É obrigatória a entrega de cópia do “boletim de urna” nas eleições? Cortez responde

O art. 68, §1º da Lei 9.504/97 determina a obrigatoriedade da entrega da cópia do boletim de urna aos partidos e coligações concorrentes.


Frederico Cortez é advogado, sócio do escritório Cortez&Gonçalves Advogados Associados. Articulista do Focus.jor.

Por Frederico Cortez
cortez@focus.jor.br

Caros leitores do Focus, se tem uma coisa rápida nestas eleições é a contagem dos votos e o seu resultado. Tudo é muito veloz quando não surge alguma situação fora do previsto. A urna eletrônica tem esse papel. Agilidade na votação, transmissão de dados e contagem dos votos. Desde o ano de 2000, todo o sistema de votação no país é feito de forma eletrônica. Agora, alguns questionam sobre a segurança desse processo eletrônico de votação. Muitos países desenvolvidos ainda não o utilizam por receio na falha de sua segurança.

Atenção para uma informação importante. Cuidado com boatos sobre as urnas eletrônicas, ok. Em nenhum momento há conexão da urna eletrônica com internet ou qualquer outro meio de transmissão de dados. “Mas Cortez, como acontece a retirada dos dados sobre os votos da urna”? Vamos lá, então. Ao fim da votação, uma mídia móvel (mídia de resultado) é levada por meio de um pendrive codificado para o local determinado, onde será feita a leitura e transmissão dos resultados. Geralmente, a mídia de resultado é levada para o próprio cartório eleitoral da comarca.

Ah, nestas eleições haverá também a identificação do eleitor por biometria em certas cidades do país. A impressão digital do eleitor será mais um critério de segurança adotado. Brevemente, nas próximas eleições, todo o sistema de identificação do eleitor será por meio da biometria.

“Cortez, esse pendrive é seguro mesmo?”. Bom, para cada pendrive de mídia de resultado há uma chave de segurança própria, chamada de chave de correspondência.

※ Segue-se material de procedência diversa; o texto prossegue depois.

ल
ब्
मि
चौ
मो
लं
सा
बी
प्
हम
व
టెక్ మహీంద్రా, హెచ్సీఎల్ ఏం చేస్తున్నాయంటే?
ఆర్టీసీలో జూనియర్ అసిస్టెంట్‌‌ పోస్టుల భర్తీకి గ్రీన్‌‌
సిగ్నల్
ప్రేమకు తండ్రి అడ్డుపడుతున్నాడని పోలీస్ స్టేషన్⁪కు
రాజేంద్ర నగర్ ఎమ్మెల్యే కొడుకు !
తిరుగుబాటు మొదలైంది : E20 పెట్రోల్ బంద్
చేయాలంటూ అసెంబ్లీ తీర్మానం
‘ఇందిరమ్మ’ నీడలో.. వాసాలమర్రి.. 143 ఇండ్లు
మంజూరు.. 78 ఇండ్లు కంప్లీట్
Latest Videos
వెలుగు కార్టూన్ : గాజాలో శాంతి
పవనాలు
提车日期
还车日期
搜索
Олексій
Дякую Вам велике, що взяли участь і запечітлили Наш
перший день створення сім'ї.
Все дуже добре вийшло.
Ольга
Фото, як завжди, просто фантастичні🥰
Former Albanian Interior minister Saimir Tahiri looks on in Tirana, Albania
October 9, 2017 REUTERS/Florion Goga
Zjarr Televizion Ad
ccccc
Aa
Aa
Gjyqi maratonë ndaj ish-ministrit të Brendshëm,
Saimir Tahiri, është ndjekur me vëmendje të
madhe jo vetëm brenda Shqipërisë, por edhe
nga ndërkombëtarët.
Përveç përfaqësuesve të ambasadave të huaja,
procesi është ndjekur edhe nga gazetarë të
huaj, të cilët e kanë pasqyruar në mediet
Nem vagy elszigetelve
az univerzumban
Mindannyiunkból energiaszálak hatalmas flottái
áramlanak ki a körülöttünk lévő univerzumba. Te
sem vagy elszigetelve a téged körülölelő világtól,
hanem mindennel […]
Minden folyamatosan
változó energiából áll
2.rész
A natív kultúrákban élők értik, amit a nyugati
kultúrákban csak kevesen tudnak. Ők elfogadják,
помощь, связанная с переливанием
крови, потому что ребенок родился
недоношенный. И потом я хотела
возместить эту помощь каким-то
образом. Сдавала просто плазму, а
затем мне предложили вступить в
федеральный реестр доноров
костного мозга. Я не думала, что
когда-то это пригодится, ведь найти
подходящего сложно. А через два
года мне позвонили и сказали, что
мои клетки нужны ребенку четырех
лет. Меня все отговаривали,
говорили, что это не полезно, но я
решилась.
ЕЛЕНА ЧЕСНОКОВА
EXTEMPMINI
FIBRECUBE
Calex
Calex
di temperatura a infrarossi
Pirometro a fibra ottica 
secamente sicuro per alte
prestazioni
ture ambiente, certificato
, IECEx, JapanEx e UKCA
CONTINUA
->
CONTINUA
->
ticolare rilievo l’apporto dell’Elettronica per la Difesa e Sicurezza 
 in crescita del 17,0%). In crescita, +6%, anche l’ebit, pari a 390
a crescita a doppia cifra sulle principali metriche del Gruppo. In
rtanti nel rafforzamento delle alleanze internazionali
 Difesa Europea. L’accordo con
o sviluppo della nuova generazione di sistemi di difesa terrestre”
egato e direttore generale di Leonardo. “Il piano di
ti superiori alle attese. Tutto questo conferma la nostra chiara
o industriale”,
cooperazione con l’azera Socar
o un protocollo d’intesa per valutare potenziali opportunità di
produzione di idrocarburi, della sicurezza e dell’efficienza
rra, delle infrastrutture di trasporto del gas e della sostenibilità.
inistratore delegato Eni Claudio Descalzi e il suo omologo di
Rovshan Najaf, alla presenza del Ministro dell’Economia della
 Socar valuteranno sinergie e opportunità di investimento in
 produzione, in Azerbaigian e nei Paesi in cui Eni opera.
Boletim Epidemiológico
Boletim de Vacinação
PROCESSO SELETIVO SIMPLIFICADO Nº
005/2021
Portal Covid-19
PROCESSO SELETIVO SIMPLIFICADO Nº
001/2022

Assim, cada pendrive é único para uma determinada urna eletrônica. Oura coisa. A linha de internet usada pelo TRE para a transmissão dos resultados das votações é exclusiva, e não aberta como a que usamos no nosso dia a dia. Esta linha de internet exclusiva é chamada de linha dedicada. Segurança aqui é a palavra de ordem. Necessária!

Também, a urna eletrônica imprime o resultado da votação daquela seção eleitoral. São 5 cópias. Uma fica afixada no próprio local da votação, três vias são encaminhadas ao cartório eleitoral e a última será entregue aos representantes dos partidos políticos presentes no local. Respondido.

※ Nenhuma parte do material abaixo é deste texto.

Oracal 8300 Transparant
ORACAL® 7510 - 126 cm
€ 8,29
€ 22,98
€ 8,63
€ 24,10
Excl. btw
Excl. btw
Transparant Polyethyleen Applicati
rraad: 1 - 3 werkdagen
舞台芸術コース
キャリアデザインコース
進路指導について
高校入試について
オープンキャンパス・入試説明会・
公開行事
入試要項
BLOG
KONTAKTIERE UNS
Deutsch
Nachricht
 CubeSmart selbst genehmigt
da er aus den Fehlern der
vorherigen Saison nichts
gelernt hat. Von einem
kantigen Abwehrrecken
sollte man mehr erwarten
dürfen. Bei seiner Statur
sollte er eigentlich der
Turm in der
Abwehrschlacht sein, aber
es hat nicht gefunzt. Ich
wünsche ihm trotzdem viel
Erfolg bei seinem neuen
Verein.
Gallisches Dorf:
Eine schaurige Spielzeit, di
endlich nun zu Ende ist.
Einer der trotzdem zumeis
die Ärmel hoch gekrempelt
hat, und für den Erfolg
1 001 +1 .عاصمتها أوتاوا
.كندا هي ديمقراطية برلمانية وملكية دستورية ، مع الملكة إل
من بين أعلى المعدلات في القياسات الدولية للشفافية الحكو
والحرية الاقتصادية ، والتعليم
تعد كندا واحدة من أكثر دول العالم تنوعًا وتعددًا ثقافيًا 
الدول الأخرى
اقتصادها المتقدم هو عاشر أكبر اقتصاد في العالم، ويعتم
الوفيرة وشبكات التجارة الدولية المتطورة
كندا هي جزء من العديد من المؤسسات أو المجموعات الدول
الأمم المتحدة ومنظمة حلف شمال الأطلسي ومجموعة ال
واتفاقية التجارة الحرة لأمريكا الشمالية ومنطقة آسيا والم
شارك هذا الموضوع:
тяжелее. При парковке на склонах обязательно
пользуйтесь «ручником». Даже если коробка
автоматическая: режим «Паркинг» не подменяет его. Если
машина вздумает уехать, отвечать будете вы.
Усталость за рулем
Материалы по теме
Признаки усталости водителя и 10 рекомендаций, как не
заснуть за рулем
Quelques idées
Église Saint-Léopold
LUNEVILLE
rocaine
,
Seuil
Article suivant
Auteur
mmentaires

A lei eleitoral obriga a entrega da cópia do boletim de urna aos partidos e coligações. O boletim de urna nada mais é do que o resultado de toda uma votação daquela urna eletrônica específica. Outra coisa, em caso de queda de energia no local de votação, a urna eletrônica poderá ficar ligada a uma bateria somente por 10 horas.

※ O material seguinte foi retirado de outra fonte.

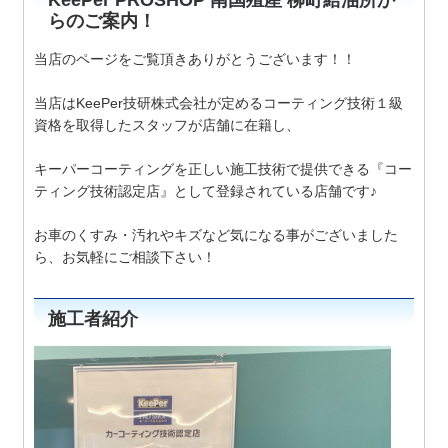
らのご案内！
当店のページをご覧頂きありがとうございます！！
当店はKeePer技研株式会社が定めるコーティング技術１級
資格を取得したスタッフが店舗に在籍し、
キーパーコーティングを正しい施工技術で提供できる『コー
ティング技術認定店』として登録されている店舗です♪
お車のくすみ・汚れやキズなど気になる事がございました
ら、お気軽にご相談下さい！
施工者紹介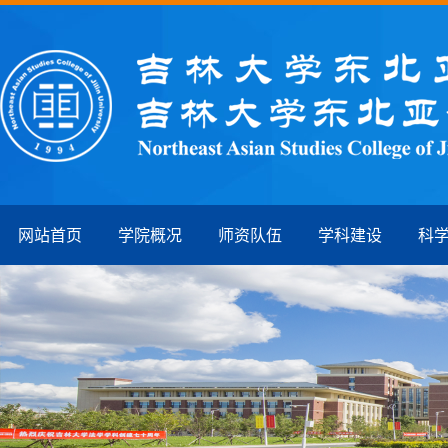
网站首页
学院概况
师资队伍
学科建设
科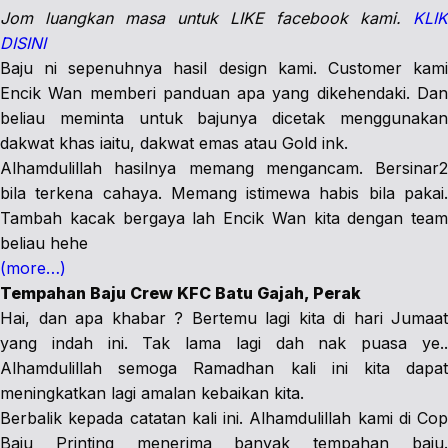
Jom luangkan masa untuk LIKE facebook kami.
KLIK
DISINI
Baju ni sepenuhnya hasil design kami. Customer kami
Encik Wan memberi panduan apa yang dikehendaki. Dan
beliau meminta untuk bajunya dicetak menggunakan
dakwat khas iaitu, dakwat emas atau Gold ink.
Alhamdulillah hasilnya memang mengancam. Bersinar2
bila terkena cahaya. Memang istimewa habis bila pakai.
Tambah kacak bergaya lah Encik Wan kita dengan team
beliau hehe
(more…)
Tempahan Baju Crew KFC Batu Gajah, Perak
Hai, dan apa khabar ? Bertemu lagi kita di hari Jumaat
yang indah ini. Tak lama lagi dah nak puasa ye..
Alhamdulillah semoga Ramadhan kali ini kita dapat
meningkatkan lagi amalan kebaikan kita.
Berbalik kepada catatan kali ini. Alhamdulillah kami di Cop
Baju Printing menerima banyak tempahan baju.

Se for negada a entrega do boletim de urna, presidente de mesa e/ou mesários serão punidos com detenção de 01 a 03 meses ou prestação de serviço comunitário mais multa. Hora do conselho: já são mais de 18 anos com o uso da urna eletrônica, e até agora nunca se comprovou qualquer invasão no atual sistema eletrônico de votação. Impossível? Não! Mas a cada eleição o TSE cerca-se de mais cuidados, com uso de mais travas de segurança. Talvez, muitos dos questionadores desse atual sistema de votação não participaram da época do voto escrito. Eleições duravam dias. Fraudes, então, nem se fala! Era cédula de voto rasgada, extraviada, anulada propositalmente. Enfim, um caos. Então, vamos valorizar essa grande conquista para a democracia brasileira. Até o próximo “Cortez responde”.